Meeting Set to Discuss Proposed Bird Conservation Area
Posted: 01/11/2011

SPIRIT LAKE - The Iowa Department of Natural Resources is hosting a meeting to discuss the proposed designation of the area encompassing Cayler Prairie State Preserve as a state Bird Conservation Area (BCA). The meeting is scheduled for 6:30 p.m., January 27, at the Dickinson County Nature Center, 2279 County Home Rd., in Okoboji.

The Bird Conservation Area program is an outgrowth of the national Partners In Flight program, and designating Cayler Prairie as an official BCA will give national recognition to the area's importance for all nesting and migratory birds that depend on grassland habitat.

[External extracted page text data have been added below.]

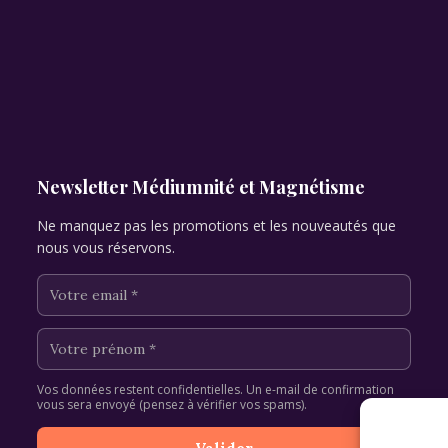
Newsletter Médiumnité et Magnétisme
Ne manquez pas les promotions et les nouveautés que
nous vous réservons.
Vos données restent confidentielles. Un e-mail de confirmation
vous sera envoyé (pensez à vérifier vos spams).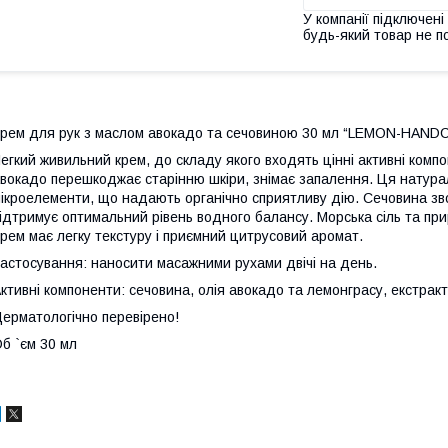
У компанії підключені
будь-який товар не п
рем для рук з маслом авокадо та сечовиною 30 мл “LEMON-HAN
егкий живильний крем, до складу якого входять цінні активні комп
вокадо перешкоджає старінню шкіри, знімає запалення. Ця натуральн
ікроелементи, що надають органічно сприятливу дію. Сечовина зво
ідтримує оптимальний рівень водного балансу. Морська сіль та пр
рем має легку текстуру і приємний цитрусовий аромат.
астосування: наносити масажними рухами двічі на день.
ктивні компоненти: сечовина, олія авокадо та лемонграсу, екстракт
ерматологічно перевірено!
б `єм 30 мл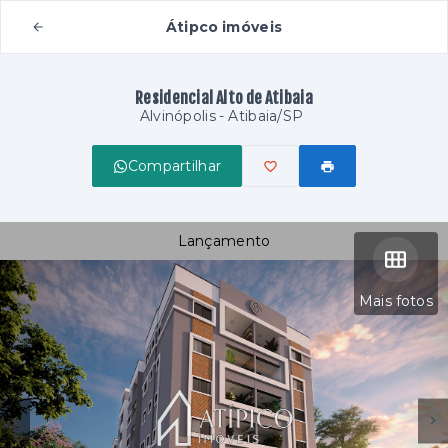
Átipco imóveis
Residencial Alto de Atibaia
Alvinópolis - Atibaia/SP
Compartilhar
Lançamento
Mais fotos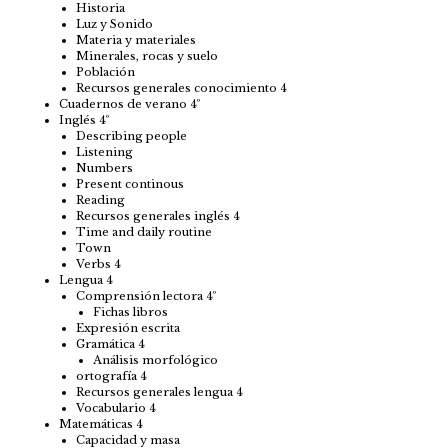
Historia
Luz y Sonido
Materia y materiales
Minerales, rocas y suelo
Población
Recursos generales conocimiento 4
Cuadernos de verano 4º
Inglés 4º
Describing people
Listening
Numbers
Present continous
Reading
Recursos generales inglés 4
Time and daily routine
Town
Verbs 4
Lengua 4
Comprensión lectora 4º
Fichas libros
Expresión escrita
Gramática 4
Análisis morfológico
ortografía 4
Recursos generales lengua 4
Vocabulario 4
Matemáticas 4
Capacidad y masa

If approved, this will be the second Bird Conservation Area in Dickinson County, with Spring Run Grasslands BCA created in 2002.

Grassland birds are the fastest declining group in North America. Designating this BCA can lead to improved conservation practices that benefit the many species that are in trouble. This designation provides an opportunity for the local community and concerned citizens to take action to help these birds. Declining grassland birds, such as bobolink, northern Harrier, and upland sandpiper, as well as game birds, such as ring-necked pheasant and northern pintail, all will benefit from the creation of the Cayler Prairie Grassland Bird Conservation Area.

The Iowa DNR is working with many partners to establish Bird Conservation Areas and encourage the concept of all-bird conservation.

"Current research suggests that we cannot sustain healthy bird populations without conservation efforts to maintain larger blocks of habitat," said Bruce Ehresman, DNR wildlife biologist with the Wildlife Diversity Program. "The partnership established between conservation agencies, private conservation organizations, and private landowners is the key to create large expanses of bird habitat and reverse the trend of declining bird populations."

While the core of each BCA is typically made up of a significant amount of public land or land owned by private conservation organizations, it is important for areas around this core land to also be managed for good wildlife habitat.

"Since much of that property is privately owned, landowners or land managers who would like to assist with all-bird conservation on their land will be offered technical guidance. Since participation is voluntary, there will be no restrictions or requirements placed on landowners," said Ehresman.

Establishing this Bird Conservation Area could increase recreational opportunities and be an economic boost for Dickinson County. While a high percentage of bird species are declining, watching birds is one of the fastest growing pastimes in North America. According to a U.S. Fish and Wildlife Service survey, people in Iowa now spend more dollars on watching wildlife than on hunting wildlife and just slightly less than what they spend on fishing. Together, these recreational activities bolster Iowa's economy by nearly $1 billion each year.